I've mentioned that I'm working on the sequel to Chasing Filthy Lucre. I'm not that far along, but I'm already seeing something that I may have to go back and fix in the editing. Description, I've got very little of it. I am setting some of the story in a few of the places that I introduced in Lucre. I know that everyone who reads one book won't read the other. That's why I've been spending so much energy trying to make sure I sneak in back story so new readers won't be lost. And I'm trying to reintroduce characters and places in a way that won't bore those who've read Lucre but allows new readers to know who these people are.

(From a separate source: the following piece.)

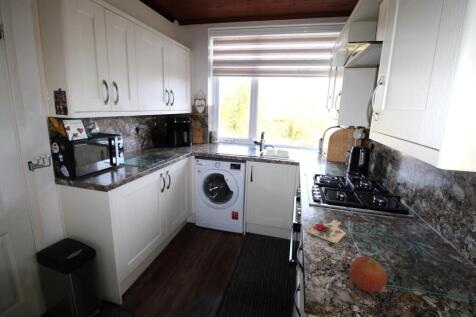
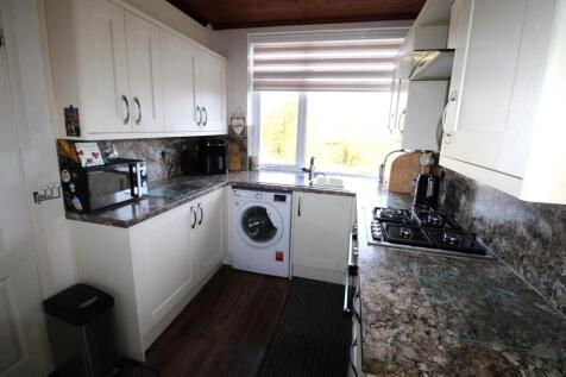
- fruit [348,256,388,293]
- cutting board [305,219,347,244]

When I wrote Lucre I tried to go into some detail in that book about how these places look and what the world of the story was like. I wanted to paint that picture for the reader, and also for myself. I'll admit that it was hard to do. As a writer, I'm not naturally wired to go into deep description. I want the story to move and too much description slows that down. I want a story to move as a reader also. Taking a page to tell me how someone's hair falls across their face or how their eyes are green pulls me out of a story. I prefer one well-thought description about someone thrown into a scene.
I ask these questions because I want to get better. I want to do what the readers want and one criticism I've received from people in my critique group is that I don't go into enough detail about what my characters look like. I don't paint that picture that I mentioned earlier.
So what's the answer here? Do readers want a pretty picture, or do they want that one great detail?